Erdal Erzincan’ın “günlerce başımda dolandı” dediği cümlenin hikâyesi şudur: Kimi köy evlerinde saz ile, söz ile muhabbetlere katılarak büyür çocuklar. Dilden dile, kulaktan kulağa yayılan türkülerle çocuklar pişer, eğitilir, olgunlaşır. Çocukların olgunlaşıp piştiği, mersiye okurken onun barındırdığı acıyı hissetmelerinden ve gözyaşı dökmelerinden anlaşılır. Çocukların gözlerinden dökülen bir damla gözyaşına bakan Hüseyin Orhan “bu yaş bu çimeni büyütür” der. Nice ozanların gözünün yaşını, Yunus’tan Veysel’e bütün âşıkların derdini taşır bu cümle.
6 Şubatta yaşanan depremlerle ortaya çıkan tablo, siyasi iktidarın milyonlara yaşattığı “asrın kötülüğü”, yaşanan acılar ve aradan dört aydan fazla zaman geçmesine rağmen insani hiçbir değere uymayan anlayış ve uygulamalar benim de başımda aynı cümlenin dolanmasına sebep oluyor. Yüzyıllardır nice zorluklar görmüş Anadolu halklarının bu zorlukları aşmak için verdiği mücadele beliriyor gözümün önünde. Yaşanan tüm bu acıların içinden geleceği kuracak bir umut ışığı parladığını görüyorum. O da emekçilerin dayanışması!
Nitekim Türkiye’nin ve dünyanın dört bir yanından emekçiler depremin ilk gününden itibaren sınıf dayanışmasının çok güzel örneklerini sergilediler. İşçilerin mücadele örgütü UİD-DER de deprem bölgesindeki sınıf dostlarımızla dayanışmayı ören bir süreç örgütledi.

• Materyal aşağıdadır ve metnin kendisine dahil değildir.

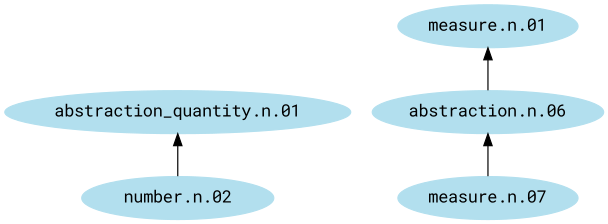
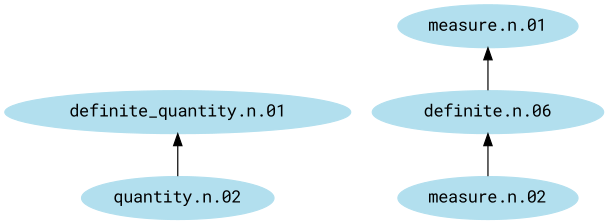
  digraph {
    fontname="Roboto Mono"
    rankdir=BT
    node [color=lightblue2 fontname="Roboto Mono" style=filled]
    edge [fontname="Roboto Mono"]
-   "number.n.02"
-   "definite_quantity.n.01" [label="abstraction_quantity.n.01"]
-   "measure.n.02" [label="measure.n.07"]
-   "abstraction.n.06"
+   "number.n.02" [label="quantity.n.02"]
+   "definite_quantity.n.01"
+   "measure.n.02"
+   "abstraction.n.06" [label="definite.n.06"]
    n5 [label="measure.n.01"]
    "number.n.02" -> "definite_quantity.n.01"
    "measure.n.02" -> "abstraction.n.06"
    "abstraction.n.06" -> n5
  }
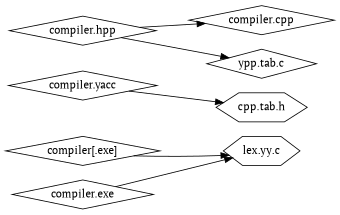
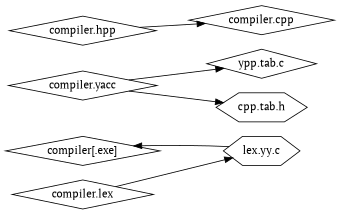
  digraph {
    fontname="PT Serif"
    rankdir=LR
    node [fontname="PT Serif" shape=diamond]
    edge [fontname="PT Serif" style=solid]
    n1 [label="compiler[.exe]"]
    n2 [label="compiler.cpp"]
    n3 [label="compiler.hpp"]
-   n4 [label="compiler.exe"]
+   n4 [label="compiler.lex"]
    n5 [label="lex.yy.c" shape=hexagon]
    n6 [label="compiler.yacc"]
    n7 [label="ypp.tab.c"]
    n8 [label="cpp.tab.h" shape=hexagon]
    n3 -> n2
    n4 -> n5
-   n1 -> n5
-   n3 -> n7
+   n5 -> n1
+   n6 -> n7
    n6 -> n8
  }
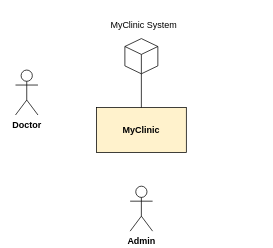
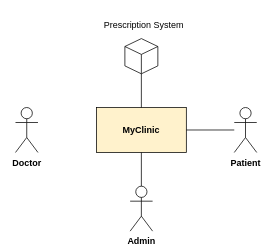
  <mxCell id="0" />
  <mxCell id="1" parent="0" />
  <mxCell id="2" value="&lt;b&gt;MyClinic&lt;/b&gt;" style="rounded=0;whiteSpace=wrap;html=1;fillColor=#fff2cc;" parent="1" vertex="1"><mxGeometry x="128" y="143" width="120" height="60" as="geometry" /></mxCell>
- <mxCell id="3" value="&lt;b&gt;Doctor&lt;/b&gt;" style="shape=umlActor;verticalLabelPosition=bottom;verticalAlign=top;html=1;outlineConnect=0;" parent="1" vertex="1"><mxGeometry x="20" y="93" width="30" height="60" as="geometry" /></mxCell>
+ <mxCell id="3" value="&lt;b&gt;Doctor&lt;/b&gt;" style="shape=umlActor;verticalLabelPosition=bottom;verticalAlign=top;html=1;outlineConnect=0;" parent="1" vertex="1"><mxGeometry x="20" y="143" width="30" height="60" as="geometry" /></mxCell>
+ <mxCell id="4" style="rounded=0;orthogonalLoop=1;jettySize=auto;html=1;endArrow=none;endFill=0;" parent="1" source="5" target="2" edge="1"><mxGeometry relative="1" as="geometry"><mxPoint x="288" y="265" as="targetPoint" /></mxGeometry></mxCell>
+ <mxCell id="5" value="&lt;b&gt;Patient&lt;/b&gt;" style="shape=umlActor;verticalLabelPosition=bottom;verticalAlign=top;html=1;outlineConnect=0;" parent="1" vertex="1"><mxGeometry x="312" y="143" width="30" height="60" as="geometry" /></mxCell>
  <mxCell id="6" value="&lt;b&gt;Admin&lt;/b&gt;" style="shape=umlActor;verticalLabelPosition=bottom;verticalAlign=top;html=1;outlineConnect=0;" parent="1" vertex="1"><mxGeometry x="173" y="248" width="30" height="60" as="geometry" /></mxCell>
+ <mxCell id="7" style="rounded=0;orthogonalLoop=1;jettySize=auto;html=1;endArrow=none;endFill=0;" parent="1" source="6" target="2" edge="1"><mxGeometry relative="1" as="geometry"><mxPoint x="198" y="213" as="targetPoint" /><mxPoint x="198" y="265" as="sourcePoint" /></mxGeometry></mxCell>
  <mxCell id="8" style="rounded=0;orthogonalLoop=1;jettySize=auto;html=1;endArrow=none;endFill=0;" parent="1" source="2" target="11" edge="1"><mxGeometry relative="1" as="geometry"><mxPoint x="205" y="214" as="targetPoint" /><mxPoint x="211" y="173" as="sourcePoint" /></mxGeometry></mxCell>
  <mxCell id="9" value="" style="group" vertex="1" connectable="0" parent="1"><mxGeometry x="128" y="20" width="125" height="78" as="geometry" /></mxCell>
- <mxCell id="10" value="MyClinic System" style="text;html=1;align=center;verticalAlign=middle;resizable=0;points=[];autosize=1;strokeColor=none;fillColor=none;" parent="9" vertex="1"><mxGeometry width="125" height="26" as="geometry" /></mxCell>
+ <mxCell id="10" value="Prescription System" style="text;html=1;align=center;verticalAlign=middle;resizable=0;points=[];autosize=1;strokeColor=none;fillColor=none;" parent="9" vertex="1"><mxGeometry width="125" height="26" as="geometry" /></mxCell>
  <mxCell id="11" value="" style="html=1;whiteSpace=wrap;shape=isoCube2;backgroundOutline=1;isoAngle=15;" parent="9" vertex="1"><mxGeometry x="38" y="31" width="44" height="47" as="geometry" /></mxCell>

Sürece katkı sağlamak için Hatay’a gittiğimde bir yanda ihmalleri, kâr hırsını, siyasi çıkarlar uğruna milyonlara reva görülen koşulları diğer yanda ise bu koşullara boyun eğmeyen mücadeleci insanları görmüştüm. 1999 Gölcük depreminin ardından alınması gereken önlemlerin neredeyse hiçbirinin alınmadığını gördüğüm gibi aynı depremin sonrasında örülen sınıf dayanışmasıyla yaraların sarıldığını gördüm.
Gerçekliği tüm çıplaklığıyla gördüm. Bu yüzden işçi sınıfının sömürü ve zorbalığa karşı mücadelesinin bir parçası olmaktan bir kez daha gurur duydum. Bu düzenin egemenlerinin sınıfımıza yaşattığı tüm acıların, gözümüzden damlayan her bir damla yaşın mücadeleye karıştığını gördüm. Bu yaş işçi sınıfının mücadelesini büyütecek dostlar, sorulacak hesabımız için bu yaş bu çimeni büyütecek!